_To do:_ Copy out, unchanged, the entries below from the "Figure 2. The coatings microhardness depth" line to the final line. Omit pictures.

_Entries shown:_
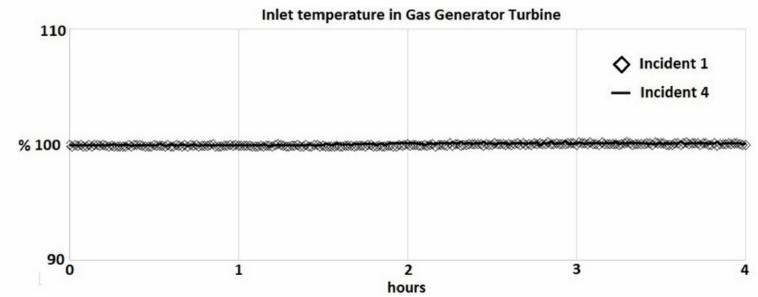
Figure 14. Normalised power output during Incidents 1 and 4.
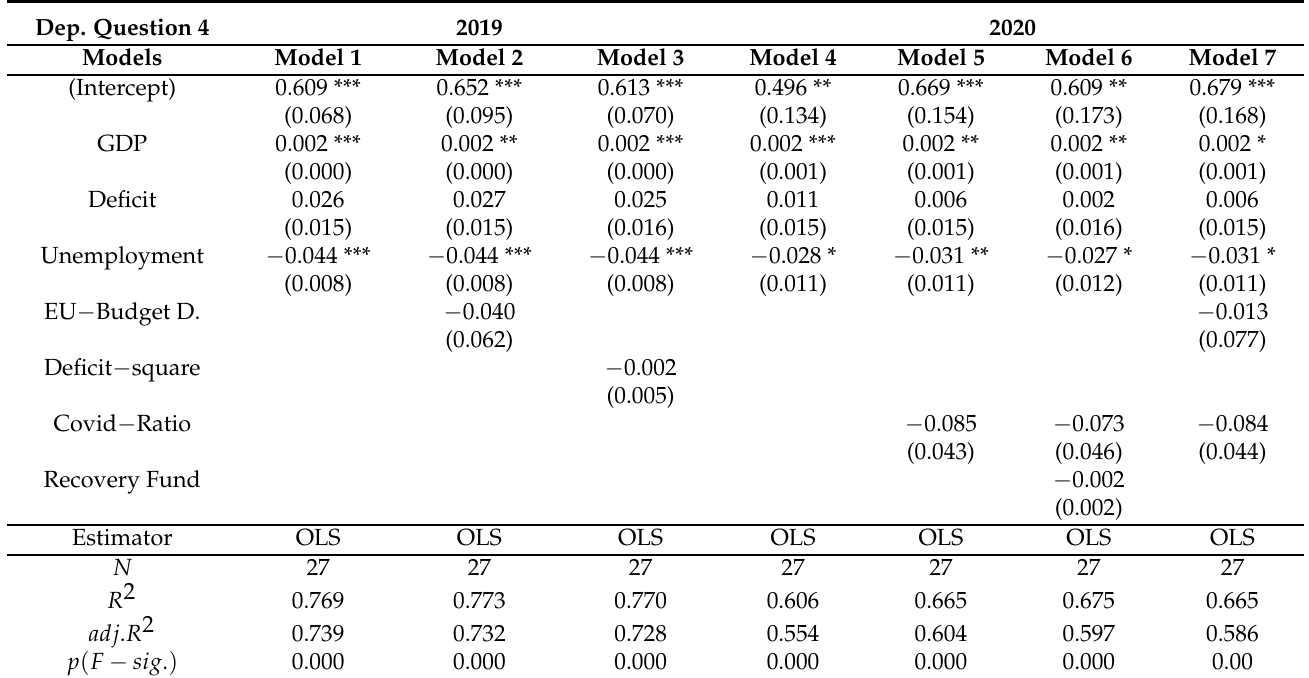
Table 2. Regression Table of Basic Models with 2019 and 2020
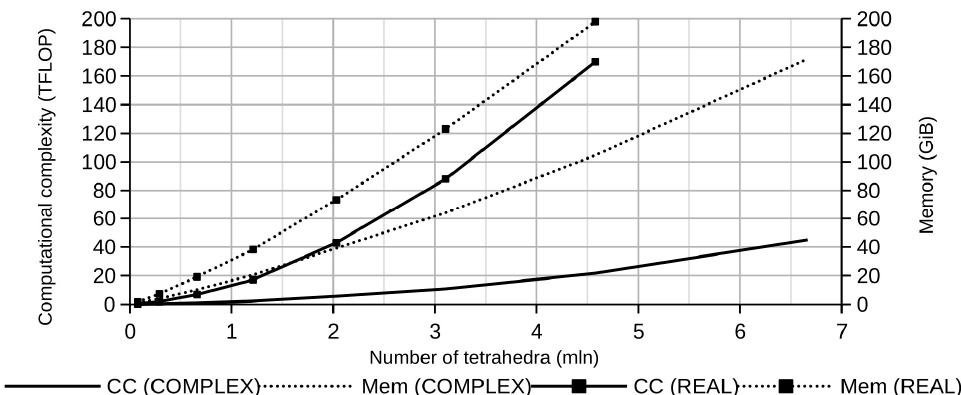
Figure 5. The computational complexity (“CC”) of the numerical problem and the necessary amount of memory (“Mem”) for its solution. The PETSc toolkit was configured to use double-precision real number arithmetic (“REAL”) and double-precision complex number arithmetic (“COMPLEX”).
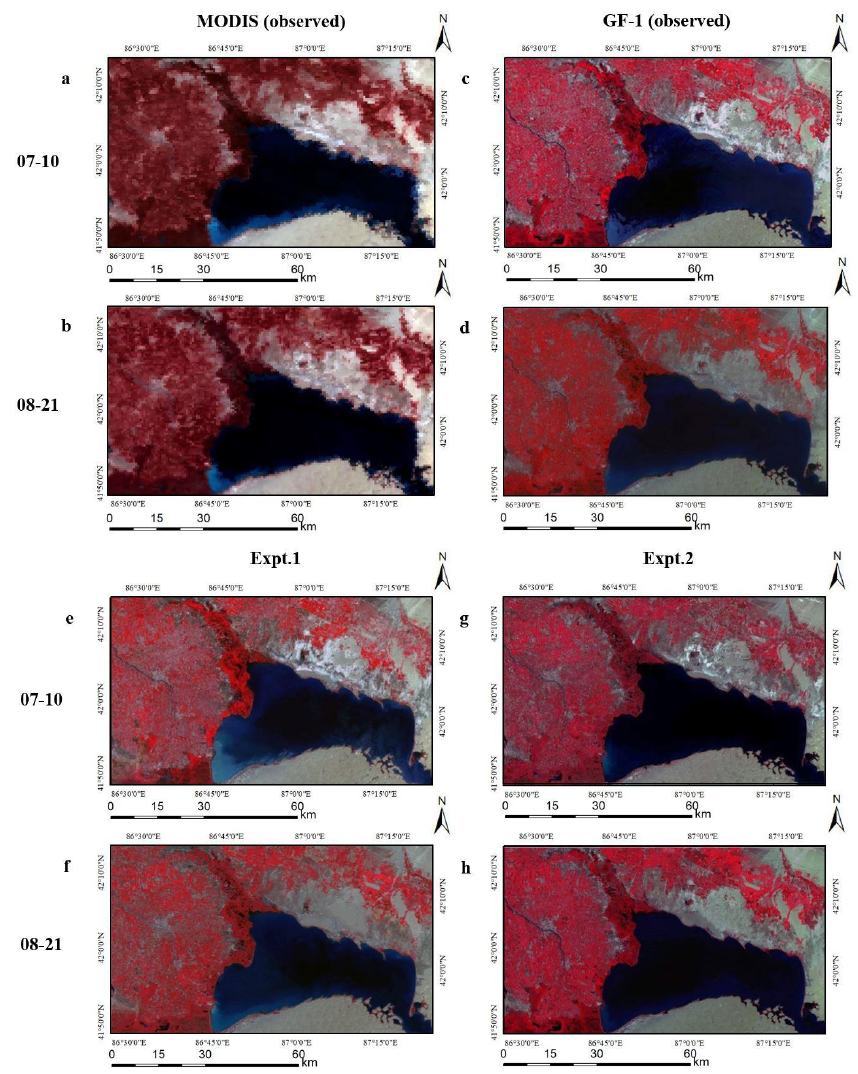
Figure 6. The real and predicted images (NIR–red–green). ( a , c , e , g ) show the MODIS true image, the GF-1 WFV true image, the predicted image of Expt.1, and the predicted image of Expt.2, respectively, on 10 July; ( b , d , f , h ) show the MODIS true image, the GF-1 WFV true image, the predicted image of Expt.1, and the predicted image of Expt.2, respectively, on 21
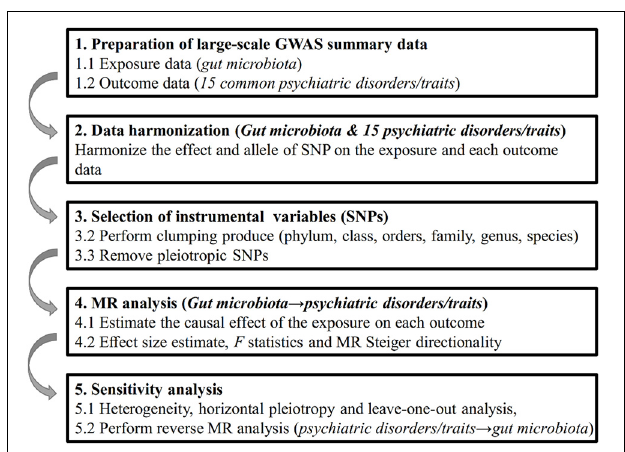
FIGURE 1 | Diagrammatic description of the whole workflow in MR analysis. A flowchart of the whole MR analysis was displayed in this figure.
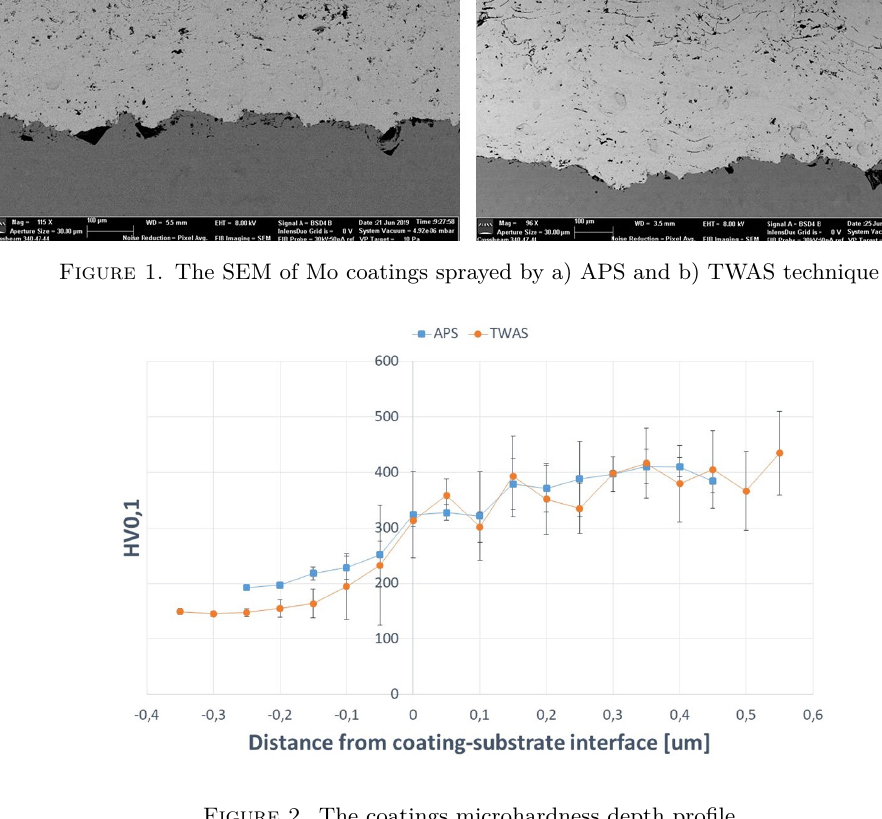
Figure 2. The coatings microhardness depth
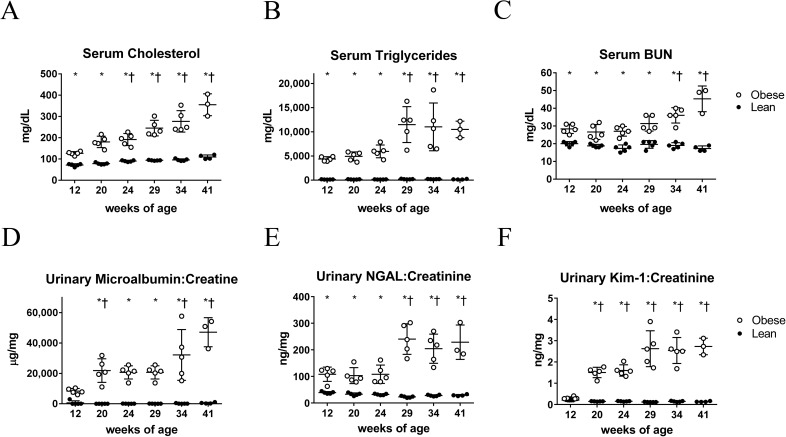
Obese ZSF1 rats have metabolic syndrome and evidence of renal impairment by 12 weeks of age.(A) Serum total cholesterol, (B) serum triglycerides, (C) serum blood urea nitrogen (BUN), (D) urinary microalbumin to creatinine ratio, (E) urinary NGAL to creatinine ratio, and (F) urinary Kim-1 to creatinine ratio in lean and obese animals over the study duration. Each point represents a single animal, with obese animals represented by open circles and lean animals represented by filled circles. Statistical analyses, here and in subsequent Figures, are for each obese group versus age-matched lean group (denoted by *) or for each obese group versus the 12-week-old obese group (denoted by †) using two-way ANOVA Tukey’s multiple comparisons tests.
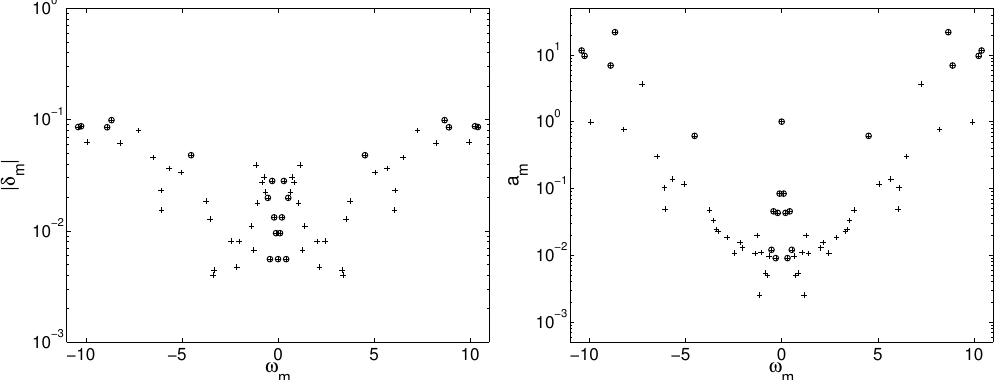
Figure 5. One-blade turbine case: growth rates ( left ) and amplitudes ( right ) vs. frequencies of the DMD modes. Circles represent the modes selected by HODMDc for constructing the HODMD-based Reduced Order Model (ROM) and crosses represent the transient modes, omitted in the DMD expansion (1). Table 3. Frequencies selected by HODMDc (in rad/s) presented in Figure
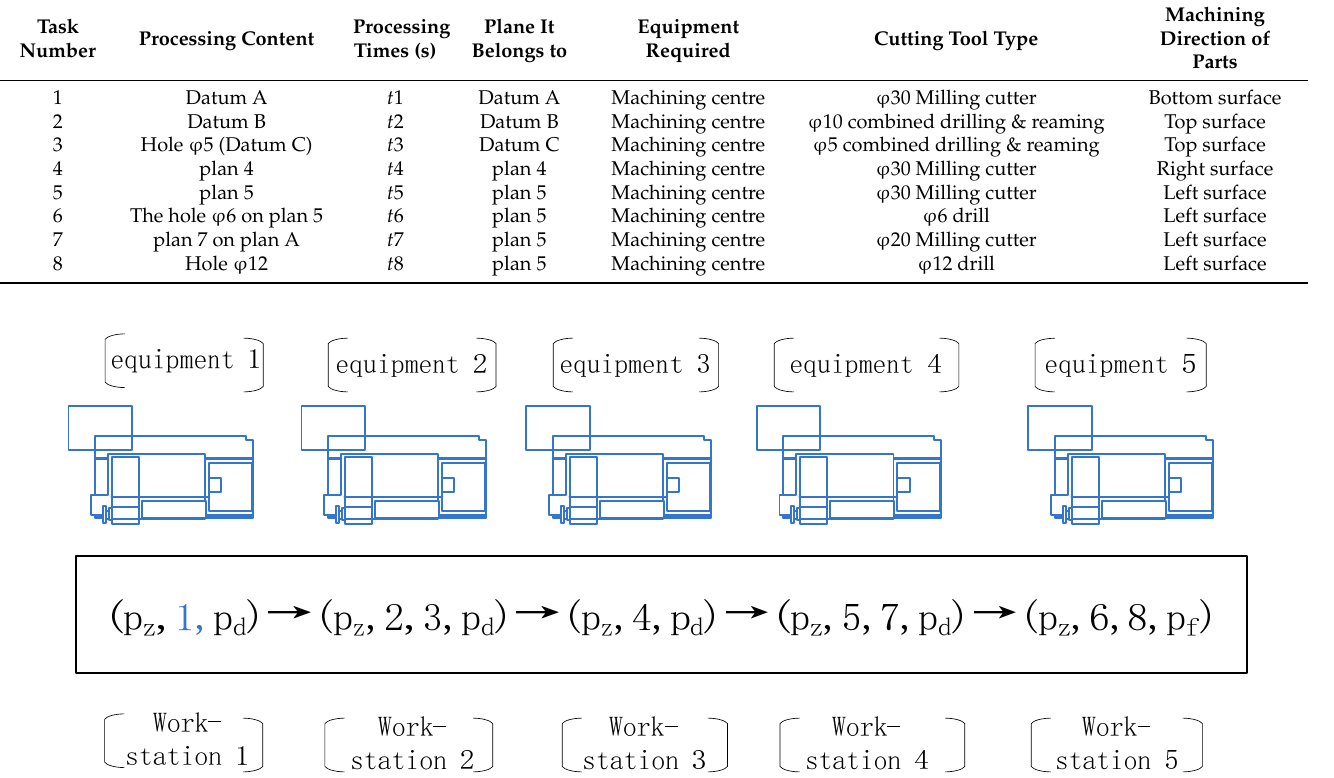
Figure 3. Process scheduling assignment scheme satisfying the constraints of Figure 2.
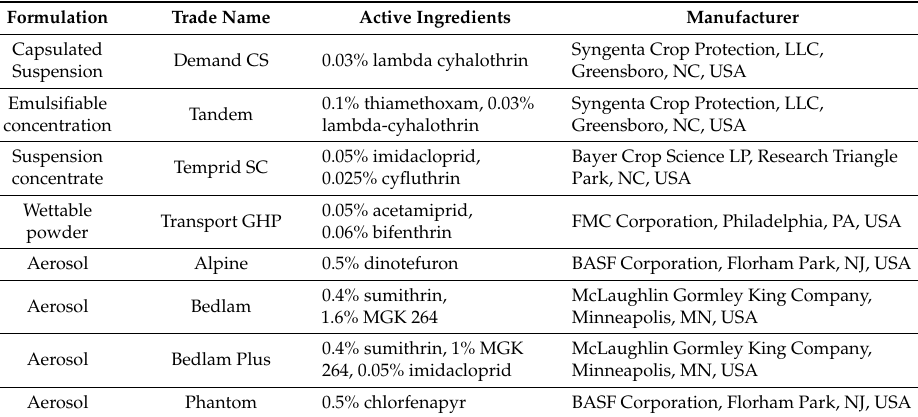
Table 1. Insecticides evaluated in the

_Response below:_
Figure 2. The coatings microhardness depth
Obese ZSF1 rats have metabolic syndrome and evidence of renal impairment by 12 weeks of age.(A) Serum total cholesterol, (B) serum triglycerides, (C) serum blood urea nitrogen (BUN), (D) urinary microalbumin to creatinine ratio, (E) urinary NGAL to creatinine ratio, and (F) urinary Kim-1 to creatinine ratio in lean and obese animals over the study duration. Each point represents a single animal, with obese animals represented by open circles and lean animals represented by filled circles. Statistical analyses, here and in subsequent Figures, are for each obese group versus age-matched lean group (denoted by *) or for each obese group versus the 12-week-old obese group (denoted by †) using two-way ANOVA Tukey’s multiple comparisons tests.
Figure 5. One-blade turbine case: growth rates ( left ) and amplitudes ( right ) vs. frequencies of the DMD modes. Circles represent the modes selected by HODMDc for constructing the HODMD-based Reduced Order Model (ROM) and crosses represent the transient modes, omitted in the DMD expansion (1). Table 3. Frequencies selected by HODMDc (in rad/s) presented in Figure
Figure 3. Process scheduling assignment scheme satisfying the constraints of Figure 2.
Table 1. Insecticides evaluated in the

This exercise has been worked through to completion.